RDF Datatyping
Abstract
This document summarizes the proposals for RDF datatyping that are
currently considered by the RDF Core Working Group (further referred
to as WG).
Status of this Document
The document has no normative status and merely provides a reference
for an ongoing discussion within the WG.
Contributors
This document includes contributions of almost all members of the
WG, in particular those provided by
- Jeremy Carroll
- Dan Connoly
- Pat Hayes
- Graham Klyne
- Frank Manola
- Sergey Melnik (volunteered editor of this document)
- Patrick Stickler
Many other WG members not listed above have helped to shape this
document.
Table of Contents
(@@@ to be completed when the content and section numbers stabilize)
Scope
The RDF Core Working Group is not chartered to develop a separate data
typing language that duplicates facilities provided by XML Schema data
types (see RDF Core WG Charter).
Desiderata for RDF Datatyping
(@@@ in no particular order)
- Backward compatibility
- with existing RDF data
- with existing RDF code
- with existing RDF-based specifications like DAML+OIL or CC/PP.

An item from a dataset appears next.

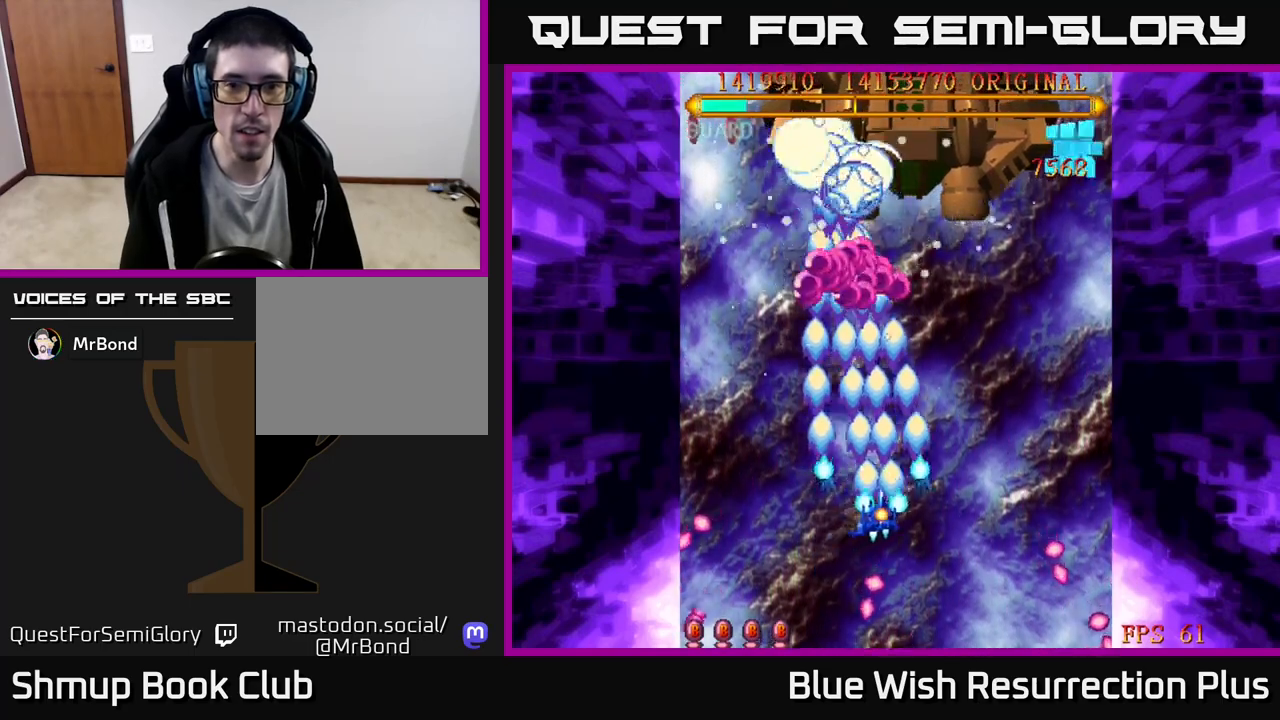
Gameplay with a controller (Xbox layout); each line is a JSON object with the inputs held at the frame after it. "events" lists button and stick changes between this image and that frame as [ms after this image, input, new state], when the widget could be followed in between. Not read: left_stick right_stick.
{"buttons": ["A", "DPAD_DOWN"], "events": [[67, "DPAD_DOWN", "down"], [150, "DPAD_RIGHT", "up"], [417, "DPAD_RIGHT", "down"], [500, "DPAD_RIGHT", "up"]]}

- Ability to use XML Schema datatypes (@@@ what about non-atomic and user-defined types?)
- Ability to use non-XML-Schema datatypes (custom or user-defined datatypes, or those from major components external to RDF, like SQL or UML datatypes).
- Ability to define datatypes using schema languages rather than built-ins.

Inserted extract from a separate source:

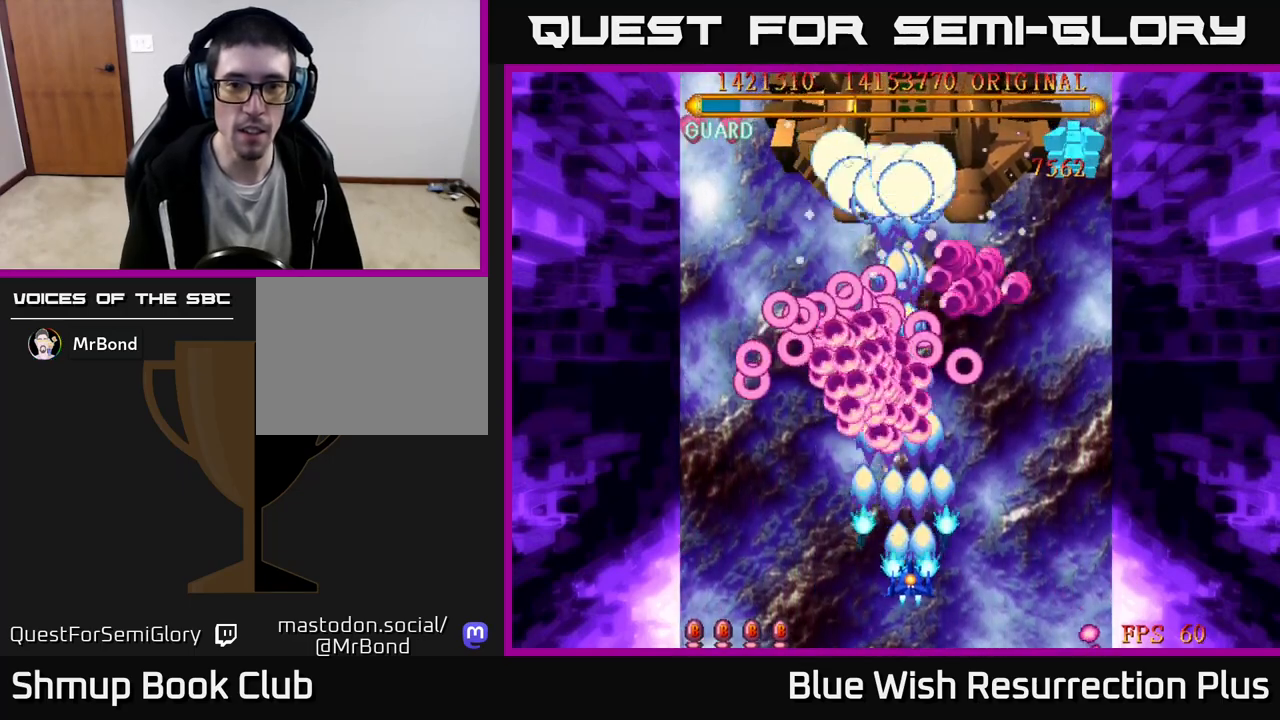
{"buttons": ["A", "DPAD_LEFT"], "events": [[183, "DPAD_LEFT", "down"], [417, "DPAD_DOWN", "up"]]}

- Ability to represent type information without an associated schema.
- Ability to represent type information in an associated schema.
Deliverables of RDF Datatyping
- Develop a framework for using datatypes in RDF.

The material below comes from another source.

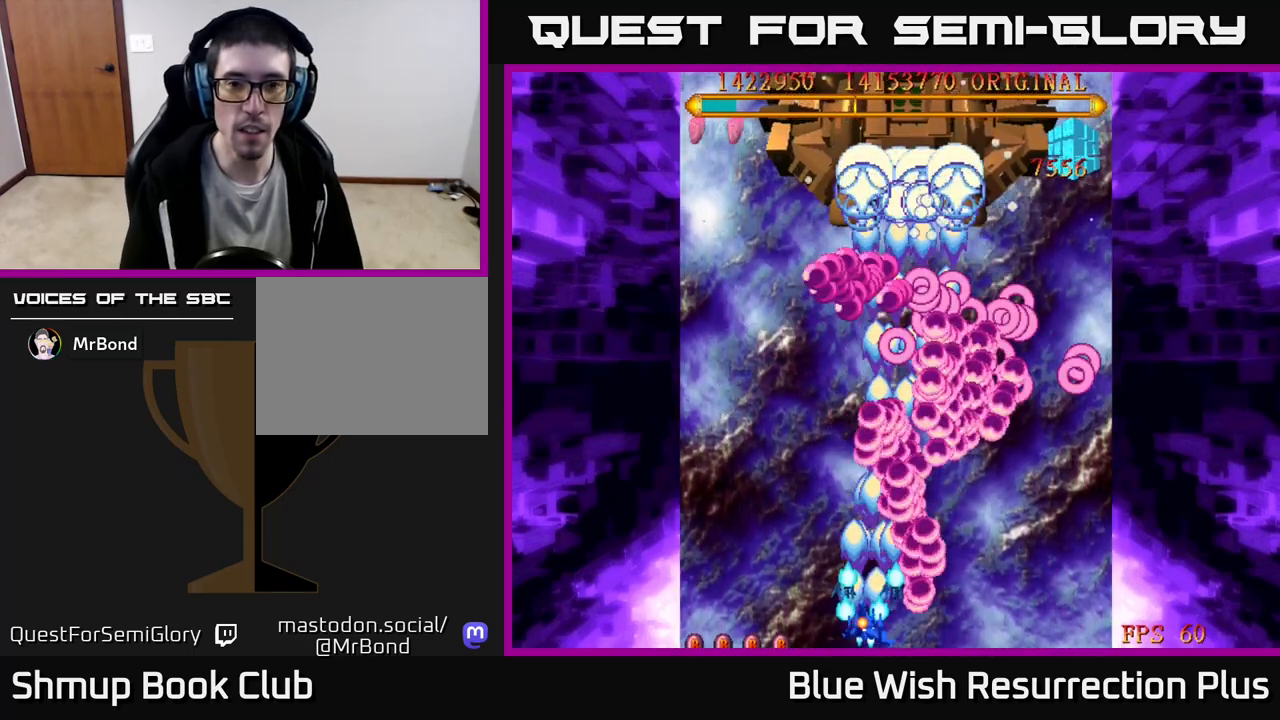
{"buttons": ["A", "DPAD_DOWN"], "events": [[133, "DPAD_UP", "down"], [150, "DPAD_LEFT", "up"], [317, "DPAD_UP", "up"], [483, "DPAD_DOWN", "down"]]}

- Provide guidelines for using XML Schema Datatypes in RDF.
Type System
The conceptual framework for datatyping presented in this document is
based on the type system defined in the "XML Schema Part 2: Datatypes"
[XSD]. This section explains how the relevant
terms and concepts defined in [XSD] are expressed
using the model-theoretic semantics for RDF defined in the "RDF Model
Theory Working Draft" [RDF MT].
Datatype mapping
[XSD] defines a datatype as a 3-tuple,
consisting of a) a set of distinct values, called its value
space, b) a set of lexical representations, called its lexical
space, and c) a set of facets that characterize properties
of the value space, individual values or lexical terms. [XSD] implicitly assumes a fourth component, which we
call datatype mapping, to be part of the datatype.
[Definition:] A
datatype mapping is a set of pairs whose first element belongs
to the value space of the datatype, and the second element belongs to the lexical
space of the datatype.
A datatype mapping satisfies the following properties:
- Each element of the lexical space maps to exactly one element of the value space.
- Each element of the value space has at least one lexical representation.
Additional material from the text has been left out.